> **Record excerpts**:
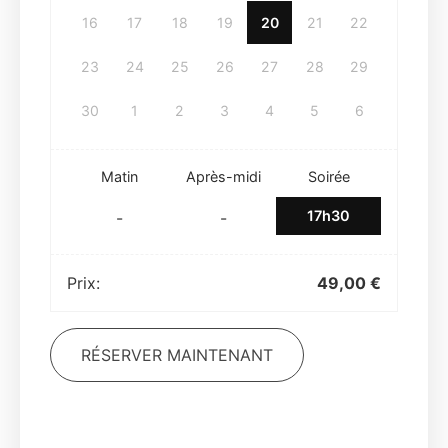
16
17
18
19
20
21
22
23
24
25
26
27
28
29
30
1
2
3
4
5
6
Matin
Après-midi
Soirée
17h30
-
-
Prix:
49,00
€
RÉSERVER MAINTENANT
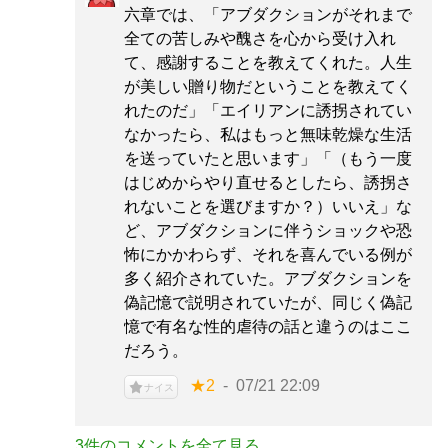
六章では、「アブダクションがそれまで
全ての苦しみや醜さを心から受け入れ
て、感謝することを教えてくれた。人生
が美しい贈り物だということを教えてく
れたのだ」「エイリアンに誘拐されてい
なかったら、私はもっと無味乾燥な生活
を送っていたと思います」「（もう一度
はじめからやり直せるとしたら、誘拐さ
れないことを選びますか？）いいえ」な
ど、アブダクションに伴うショックや恐
怖にかかわらず、それを喜んでいる例が
多く紹介されていた。アブダクションを
偽記憶で説明されていたが、同じく偽記
憶で有名な性的虐待の話と違うのはここ
だろう。
★2
07/21 22:09
ナイス
3件のコメントを全て見る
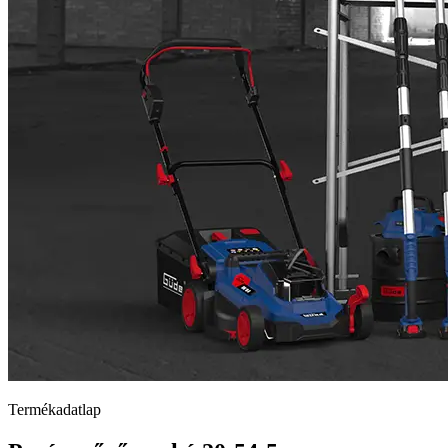
Termékadatlap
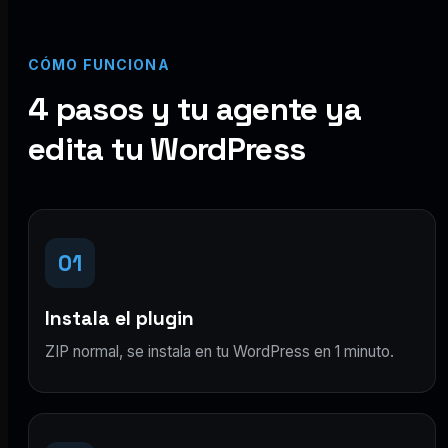
CÓMO FUNCIONA
4 pasos y tu agente ya
edita tu WordPress
01
Instala el plugin
ZIP normal, se instala en tu WordPress en 1 minuto.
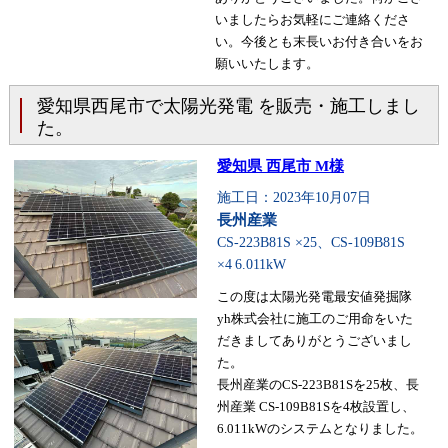
いましたらお気軽にご連絡くださ
い。今後とも末長いお付き合いをお
願いいたします。
愛知県西尾市で太陽光発電 を販売・施工しまし
た。
愛知県 西尾市 M様
施工日：2023年10月07日
長州産業
CS-223B81S ×25、CS-109B81S
×4
6.011kW
この度は太陽光発電最安値発掘隊
yh株式会社に施工のご用命をいた
だきましてありがとうございまし
た。
長州産業のCS-223B81Sを25枚、長
州産業 CS-109B81Sを4枚設置し、
6.011kWのシステムとなりました。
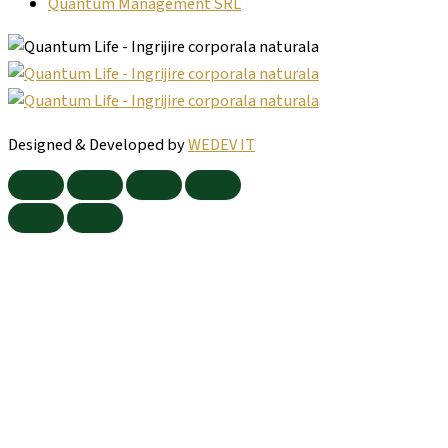
Quantum Management SRL
Designed & Developed by
WEDEV IT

> **About this exercise**: Make an exact copy of the listing. Do not carry over its pictures.

> **Solution to this exercise**:
16
17
18
19
20
21
22
23
24
25
26
27
28
29
30
1
2
3
4
5
6
Matin
Après-midi
Soirée
17h30
-
-
Prix:
49,00
€
RÉSERVER MAINTENANT
六章では、「アブダクションがそれまで
全ての苦しみや醜さを心から受け入れ
て、感謝することを教えてくれた。人生
が美しい贈り物だということを教えてく
れたのだ」「エイリアンに誘拐されてい
なかったら、私はもっと無味乾燥な生活
を送っていたと思います」「（もう一度
はじめからやり直せるとしたら、誘拐さ
れないことを選びますか？）いいえ」な
ど、アブダクションに伴うショックや恐
怖にかかわらず、それを喜んでいる例が
多く紹介されていた。アブダクションを
偽記憶で説明されていたが、同じく偽記
憶で有名な性的虐待の話と違うのはここ
だろう。
★2
07/21 22:09
ナイス
3件のコメントを全て見る
Termékadatlap
CÓMO FUNCIONA
4 pasos y tu agente ya
edita tu WordPress
01
Instala el plugin
ZIP normal, se instala en tu WordPress en 1 minuto.
いましたらお気軽にご連絡くださ
い。今後とも末長いお付き合いをお
願いいたします。
愛知県西尾市で太陽光発電 を販売・施工しまし
た。
愛知県 西尾市 M様
施工日：2023年10月07日
長州産業
CS-223B81S ×25、CS-109B81S
×4
6.011kW
この度は太陽光発電最安値発掘隊
yh株式会社に施工のご用命をいた
だきましてありがとうございまし
た。
長州産業のCS-223B81Sを25枚、長
州産業 CS-109B81Sを4枚設置し、
6.011kWのシステムとなりました。
Quantum Management SRL
Designed & Developed by
WEDEV IT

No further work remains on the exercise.